The need of the hour is for the formation of a global body that will take concerted and joint action to protect the international society, and particularly that of the developing world, from the effects of the many unfortunate imbalances that can occur because of the desperation of local governments for attraction of investment and the propensity of business organisations to forsake social concern for organisational profit (Tonelson, 2002, p 18-26).
Conclusions
This study debates the positive and negative aspects of globalisation and attempts to determine the impact of the phenomenon on the lives of modern day humans. Globalisation is undoubtedly the defining feature of the contemporary world. Supporters of globalisation point to the enormous economic advancements that have been achieved by national economies, both in the developed and in the developing world, during the last two decades. They state that the forces of globalisation, which have resulted in high levels of interaction between the peoples of different nations, in terms of exchange of goods, capital and people, and have been instrumental in bringing about unprecedented and astonishing growth in economic activity and cultural exchange, will also bring about greater convergence of global society in terms of economic and social equality between the people of rich and poor nations and the creation of a convergent global social and economic order.

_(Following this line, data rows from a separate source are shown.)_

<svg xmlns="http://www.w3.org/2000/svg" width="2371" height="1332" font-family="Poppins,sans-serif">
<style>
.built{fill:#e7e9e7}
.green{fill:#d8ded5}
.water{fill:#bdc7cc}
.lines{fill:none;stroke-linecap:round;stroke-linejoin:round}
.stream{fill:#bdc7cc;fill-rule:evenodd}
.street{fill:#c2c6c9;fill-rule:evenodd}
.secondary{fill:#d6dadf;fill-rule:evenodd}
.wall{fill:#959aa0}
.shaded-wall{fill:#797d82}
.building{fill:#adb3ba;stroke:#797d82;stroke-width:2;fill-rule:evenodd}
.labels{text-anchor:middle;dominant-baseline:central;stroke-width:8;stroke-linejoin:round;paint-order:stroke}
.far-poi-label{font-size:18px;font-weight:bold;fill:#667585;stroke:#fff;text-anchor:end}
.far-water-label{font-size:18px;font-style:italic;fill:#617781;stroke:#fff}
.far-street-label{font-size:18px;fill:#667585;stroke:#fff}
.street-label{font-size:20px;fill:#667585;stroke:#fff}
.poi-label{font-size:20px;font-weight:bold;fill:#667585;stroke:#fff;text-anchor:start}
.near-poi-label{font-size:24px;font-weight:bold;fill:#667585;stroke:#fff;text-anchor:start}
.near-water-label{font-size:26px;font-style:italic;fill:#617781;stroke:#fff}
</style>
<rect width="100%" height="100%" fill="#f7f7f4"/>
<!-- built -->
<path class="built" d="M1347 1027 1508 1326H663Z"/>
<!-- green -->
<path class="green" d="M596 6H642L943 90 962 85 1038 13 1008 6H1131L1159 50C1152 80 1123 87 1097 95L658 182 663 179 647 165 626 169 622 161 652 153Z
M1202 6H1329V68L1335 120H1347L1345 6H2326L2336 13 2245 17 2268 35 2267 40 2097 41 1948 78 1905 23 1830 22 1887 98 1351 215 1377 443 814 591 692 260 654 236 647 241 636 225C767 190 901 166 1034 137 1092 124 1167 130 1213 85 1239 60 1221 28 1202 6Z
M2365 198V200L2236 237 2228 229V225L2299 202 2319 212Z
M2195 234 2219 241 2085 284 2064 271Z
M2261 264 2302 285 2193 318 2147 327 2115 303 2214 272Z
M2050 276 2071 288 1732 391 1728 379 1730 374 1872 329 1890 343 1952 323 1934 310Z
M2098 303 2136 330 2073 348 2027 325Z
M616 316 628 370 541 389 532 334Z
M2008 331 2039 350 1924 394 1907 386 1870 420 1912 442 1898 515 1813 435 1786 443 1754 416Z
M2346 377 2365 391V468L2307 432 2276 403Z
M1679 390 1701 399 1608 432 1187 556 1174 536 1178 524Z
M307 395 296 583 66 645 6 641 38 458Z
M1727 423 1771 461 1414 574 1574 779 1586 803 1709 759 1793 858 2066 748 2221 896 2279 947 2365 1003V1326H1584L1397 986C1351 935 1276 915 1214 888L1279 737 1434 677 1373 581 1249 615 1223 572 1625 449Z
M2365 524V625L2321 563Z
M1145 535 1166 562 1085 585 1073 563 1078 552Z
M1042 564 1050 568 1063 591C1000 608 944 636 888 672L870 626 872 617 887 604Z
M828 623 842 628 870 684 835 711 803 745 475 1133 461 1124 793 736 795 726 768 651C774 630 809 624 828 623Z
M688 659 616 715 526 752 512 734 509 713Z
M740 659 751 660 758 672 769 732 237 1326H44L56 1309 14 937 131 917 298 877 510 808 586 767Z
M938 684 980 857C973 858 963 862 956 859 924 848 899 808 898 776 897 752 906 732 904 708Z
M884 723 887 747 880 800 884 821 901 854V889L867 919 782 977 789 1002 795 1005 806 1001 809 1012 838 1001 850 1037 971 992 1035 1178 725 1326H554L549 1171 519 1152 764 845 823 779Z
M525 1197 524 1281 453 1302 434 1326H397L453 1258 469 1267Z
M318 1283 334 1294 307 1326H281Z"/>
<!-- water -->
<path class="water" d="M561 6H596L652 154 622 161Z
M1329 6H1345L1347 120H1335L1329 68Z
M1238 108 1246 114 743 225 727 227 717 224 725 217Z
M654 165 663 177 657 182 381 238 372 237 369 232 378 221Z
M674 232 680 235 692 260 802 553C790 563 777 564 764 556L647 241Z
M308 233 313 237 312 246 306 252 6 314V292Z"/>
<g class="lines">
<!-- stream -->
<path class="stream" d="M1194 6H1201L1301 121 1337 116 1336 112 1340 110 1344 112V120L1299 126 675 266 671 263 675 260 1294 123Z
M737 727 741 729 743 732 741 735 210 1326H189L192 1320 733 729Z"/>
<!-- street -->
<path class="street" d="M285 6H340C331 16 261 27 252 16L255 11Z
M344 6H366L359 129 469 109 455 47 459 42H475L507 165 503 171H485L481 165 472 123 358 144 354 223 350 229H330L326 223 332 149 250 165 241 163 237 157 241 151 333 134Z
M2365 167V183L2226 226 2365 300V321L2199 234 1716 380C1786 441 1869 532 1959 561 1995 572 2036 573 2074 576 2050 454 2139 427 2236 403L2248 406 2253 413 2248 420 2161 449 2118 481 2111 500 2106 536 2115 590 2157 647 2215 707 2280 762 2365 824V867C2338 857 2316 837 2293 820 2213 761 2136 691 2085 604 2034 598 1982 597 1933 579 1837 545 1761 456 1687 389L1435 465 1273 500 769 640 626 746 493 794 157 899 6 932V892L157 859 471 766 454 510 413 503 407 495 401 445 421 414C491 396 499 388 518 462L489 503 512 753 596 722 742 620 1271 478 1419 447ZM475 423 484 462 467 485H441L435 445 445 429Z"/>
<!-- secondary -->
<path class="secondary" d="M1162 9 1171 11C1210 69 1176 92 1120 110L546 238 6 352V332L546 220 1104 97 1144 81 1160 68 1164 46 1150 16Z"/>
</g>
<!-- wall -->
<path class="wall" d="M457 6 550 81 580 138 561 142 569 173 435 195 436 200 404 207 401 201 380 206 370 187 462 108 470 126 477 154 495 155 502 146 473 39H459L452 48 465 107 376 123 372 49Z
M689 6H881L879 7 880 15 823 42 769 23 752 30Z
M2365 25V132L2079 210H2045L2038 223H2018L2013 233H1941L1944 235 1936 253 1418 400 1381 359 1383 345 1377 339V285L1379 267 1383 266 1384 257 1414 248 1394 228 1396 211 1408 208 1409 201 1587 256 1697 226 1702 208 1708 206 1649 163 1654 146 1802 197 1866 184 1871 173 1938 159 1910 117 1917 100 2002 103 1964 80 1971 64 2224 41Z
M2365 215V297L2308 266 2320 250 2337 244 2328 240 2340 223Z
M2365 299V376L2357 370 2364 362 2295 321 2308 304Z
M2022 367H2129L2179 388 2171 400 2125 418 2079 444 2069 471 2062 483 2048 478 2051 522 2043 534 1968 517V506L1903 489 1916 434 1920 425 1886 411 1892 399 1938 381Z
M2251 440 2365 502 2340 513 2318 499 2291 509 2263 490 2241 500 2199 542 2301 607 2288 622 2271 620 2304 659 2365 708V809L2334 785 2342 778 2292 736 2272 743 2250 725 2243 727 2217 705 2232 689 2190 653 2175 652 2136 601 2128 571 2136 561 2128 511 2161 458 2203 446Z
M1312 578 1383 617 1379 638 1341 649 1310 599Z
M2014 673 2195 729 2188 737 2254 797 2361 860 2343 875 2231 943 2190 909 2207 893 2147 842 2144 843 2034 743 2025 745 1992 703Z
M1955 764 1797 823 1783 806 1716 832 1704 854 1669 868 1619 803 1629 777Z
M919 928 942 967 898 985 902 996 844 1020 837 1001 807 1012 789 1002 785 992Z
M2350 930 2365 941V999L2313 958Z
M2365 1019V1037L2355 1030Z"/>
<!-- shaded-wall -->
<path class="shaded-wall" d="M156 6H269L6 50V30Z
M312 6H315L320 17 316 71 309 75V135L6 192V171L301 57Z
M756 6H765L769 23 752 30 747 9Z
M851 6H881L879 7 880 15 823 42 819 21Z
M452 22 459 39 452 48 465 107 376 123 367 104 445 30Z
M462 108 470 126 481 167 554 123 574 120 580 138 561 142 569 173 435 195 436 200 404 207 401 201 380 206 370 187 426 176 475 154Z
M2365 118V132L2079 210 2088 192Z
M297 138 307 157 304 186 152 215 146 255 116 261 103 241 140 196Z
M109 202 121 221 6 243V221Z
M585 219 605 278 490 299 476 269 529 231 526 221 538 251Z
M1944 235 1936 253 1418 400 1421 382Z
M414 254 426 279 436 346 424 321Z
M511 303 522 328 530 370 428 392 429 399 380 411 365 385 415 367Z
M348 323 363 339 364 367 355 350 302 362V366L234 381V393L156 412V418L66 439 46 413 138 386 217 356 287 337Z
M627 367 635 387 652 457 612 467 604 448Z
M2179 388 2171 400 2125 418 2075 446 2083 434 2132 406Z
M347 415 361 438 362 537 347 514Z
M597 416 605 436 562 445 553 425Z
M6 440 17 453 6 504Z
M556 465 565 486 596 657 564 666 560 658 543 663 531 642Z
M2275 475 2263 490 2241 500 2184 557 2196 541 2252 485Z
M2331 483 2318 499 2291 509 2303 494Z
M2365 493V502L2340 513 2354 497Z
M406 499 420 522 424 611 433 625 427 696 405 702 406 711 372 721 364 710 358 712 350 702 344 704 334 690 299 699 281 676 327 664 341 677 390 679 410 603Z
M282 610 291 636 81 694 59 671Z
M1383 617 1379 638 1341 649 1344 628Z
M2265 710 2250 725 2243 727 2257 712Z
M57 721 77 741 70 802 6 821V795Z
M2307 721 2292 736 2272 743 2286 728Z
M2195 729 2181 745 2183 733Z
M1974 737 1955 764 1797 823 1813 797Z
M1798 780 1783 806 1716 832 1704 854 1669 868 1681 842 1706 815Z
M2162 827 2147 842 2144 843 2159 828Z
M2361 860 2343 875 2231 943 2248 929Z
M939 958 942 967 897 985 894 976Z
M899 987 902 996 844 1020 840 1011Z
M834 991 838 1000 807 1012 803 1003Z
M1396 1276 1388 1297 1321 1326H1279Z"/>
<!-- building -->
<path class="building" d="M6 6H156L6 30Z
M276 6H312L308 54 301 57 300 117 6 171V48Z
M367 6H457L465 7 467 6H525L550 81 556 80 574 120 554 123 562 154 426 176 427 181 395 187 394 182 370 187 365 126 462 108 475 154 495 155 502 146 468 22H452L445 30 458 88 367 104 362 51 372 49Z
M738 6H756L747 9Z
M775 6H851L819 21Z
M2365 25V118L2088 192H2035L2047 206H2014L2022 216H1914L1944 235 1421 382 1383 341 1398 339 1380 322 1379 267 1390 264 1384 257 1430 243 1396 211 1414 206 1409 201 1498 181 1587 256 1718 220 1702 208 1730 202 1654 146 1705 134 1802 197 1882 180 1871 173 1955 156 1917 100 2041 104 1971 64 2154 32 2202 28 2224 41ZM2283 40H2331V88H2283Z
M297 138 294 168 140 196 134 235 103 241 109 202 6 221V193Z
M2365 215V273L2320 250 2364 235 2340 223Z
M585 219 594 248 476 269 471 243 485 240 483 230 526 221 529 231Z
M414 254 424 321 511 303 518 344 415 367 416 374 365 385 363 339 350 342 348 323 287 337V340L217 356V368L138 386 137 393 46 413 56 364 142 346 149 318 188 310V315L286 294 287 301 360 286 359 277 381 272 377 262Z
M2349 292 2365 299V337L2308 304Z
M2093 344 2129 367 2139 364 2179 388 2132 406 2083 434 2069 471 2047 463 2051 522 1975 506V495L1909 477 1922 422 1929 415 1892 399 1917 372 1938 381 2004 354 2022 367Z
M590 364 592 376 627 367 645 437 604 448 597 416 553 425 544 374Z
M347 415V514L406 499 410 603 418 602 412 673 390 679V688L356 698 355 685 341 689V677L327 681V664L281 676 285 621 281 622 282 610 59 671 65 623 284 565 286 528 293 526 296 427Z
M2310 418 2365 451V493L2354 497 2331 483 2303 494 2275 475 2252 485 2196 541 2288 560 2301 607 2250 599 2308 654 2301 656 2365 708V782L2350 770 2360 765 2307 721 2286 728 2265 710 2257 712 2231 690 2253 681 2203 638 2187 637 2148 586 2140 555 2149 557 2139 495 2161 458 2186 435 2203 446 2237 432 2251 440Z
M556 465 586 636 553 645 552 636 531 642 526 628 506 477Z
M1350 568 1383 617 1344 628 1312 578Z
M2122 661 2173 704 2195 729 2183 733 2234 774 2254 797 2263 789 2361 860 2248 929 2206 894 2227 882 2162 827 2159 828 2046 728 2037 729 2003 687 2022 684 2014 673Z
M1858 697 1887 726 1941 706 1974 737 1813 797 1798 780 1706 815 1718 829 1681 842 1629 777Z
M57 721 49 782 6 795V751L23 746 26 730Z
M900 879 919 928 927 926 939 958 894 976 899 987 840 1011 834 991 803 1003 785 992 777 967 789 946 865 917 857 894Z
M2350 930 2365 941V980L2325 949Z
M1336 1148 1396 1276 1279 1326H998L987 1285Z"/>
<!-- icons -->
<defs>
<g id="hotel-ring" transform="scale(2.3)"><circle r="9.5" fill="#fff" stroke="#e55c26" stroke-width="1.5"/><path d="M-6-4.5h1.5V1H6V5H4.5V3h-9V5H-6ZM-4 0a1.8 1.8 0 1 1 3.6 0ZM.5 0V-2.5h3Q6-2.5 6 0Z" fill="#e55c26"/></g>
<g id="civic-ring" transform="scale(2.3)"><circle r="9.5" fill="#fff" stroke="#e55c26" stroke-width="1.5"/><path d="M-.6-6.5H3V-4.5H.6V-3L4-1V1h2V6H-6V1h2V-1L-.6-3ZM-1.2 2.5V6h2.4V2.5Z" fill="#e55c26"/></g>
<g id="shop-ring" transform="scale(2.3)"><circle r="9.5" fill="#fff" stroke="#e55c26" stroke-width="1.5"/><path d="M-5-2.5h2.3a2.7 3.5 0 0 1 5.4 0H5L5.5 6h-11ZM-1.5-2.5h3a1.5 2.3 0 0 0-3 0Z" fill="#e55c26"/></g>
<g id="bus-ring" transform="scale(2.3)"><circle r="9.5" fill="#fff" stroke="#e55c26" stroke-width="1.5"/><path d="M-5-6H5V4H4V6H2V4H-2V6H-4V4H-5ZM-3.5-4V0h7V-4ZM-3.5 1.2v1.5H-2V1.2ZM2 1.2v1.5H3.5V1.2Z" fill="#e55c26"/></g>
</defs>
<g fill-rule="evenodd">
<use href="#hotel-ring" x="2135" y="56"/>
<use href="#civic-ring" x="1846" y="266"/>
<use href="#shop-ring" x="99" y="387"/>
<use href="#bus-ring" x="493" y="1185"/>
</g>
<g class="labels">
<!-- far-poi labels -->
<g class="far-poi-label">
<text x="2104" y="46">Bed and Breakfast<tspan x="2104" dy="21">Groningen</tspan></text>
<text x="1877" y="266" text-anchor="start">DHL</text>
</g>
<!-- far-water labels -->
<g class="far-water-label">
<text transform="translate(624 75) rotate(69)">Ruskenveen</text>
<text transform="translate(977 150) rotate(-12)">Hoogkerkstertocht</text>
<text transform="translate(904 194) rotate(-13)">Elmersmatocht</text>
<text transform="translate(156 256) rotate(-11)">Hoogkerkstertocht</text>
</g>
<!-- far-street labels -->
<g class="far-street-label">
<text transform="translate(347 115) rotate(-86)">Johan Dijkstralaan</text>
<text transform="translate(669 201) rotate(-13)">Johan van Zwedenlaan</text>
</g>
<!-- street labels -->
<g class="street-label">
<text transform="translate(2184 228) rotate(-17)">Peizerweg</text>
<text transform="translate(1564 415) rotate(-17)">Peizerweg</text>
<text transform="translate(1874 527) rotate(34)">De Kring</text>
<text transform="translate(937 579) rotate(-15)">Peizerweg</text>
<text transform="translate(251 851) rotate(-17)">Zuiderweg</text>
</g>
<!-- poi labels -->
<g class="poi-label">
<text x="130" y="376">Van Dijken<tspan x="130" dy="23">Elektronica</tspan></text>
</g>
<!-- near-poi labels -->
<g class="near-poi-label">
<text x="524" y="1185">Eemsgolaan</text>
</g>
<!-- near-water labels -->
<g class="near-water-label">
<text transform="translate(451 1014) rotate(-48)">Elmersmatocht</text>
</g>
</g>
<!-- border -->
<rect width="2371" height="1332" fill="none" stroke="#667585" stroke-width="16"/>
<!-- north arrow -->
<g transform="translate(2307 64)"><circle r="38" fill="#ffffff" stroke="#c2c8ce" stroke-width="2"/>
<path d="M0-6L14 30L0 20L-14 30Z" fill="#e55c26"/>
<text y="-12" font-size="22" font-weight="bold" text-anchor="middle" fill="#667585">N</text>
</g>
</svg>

Critics of globalisation are however equally forceful in their opinion of globalisation being little other than a tool of western nations for increasing their international economic and political hegemony. Such critics argue that the MNCs, who are the fundamental drivers of economic globalisation, are using every available opportunity to increase their profitability and are routinely engaging in a range of oppressive activities in the developing countries.
Whilst the apprehensions and worries evidenced by modern day economists and experts on globalisation are very real and cause for immense concern, it would be foolish to deny the significance of the changes brought about by globalisation. The need of the hour is for the formation of a global body that will take concerted and joint action to protect the international society, and particularly that of the developing world, from the effects of the many unfortunate imbalances that can occur because of the desperation of local governments for attraction of investment and the propensity of business organisations to forsake social concern for organisational profit.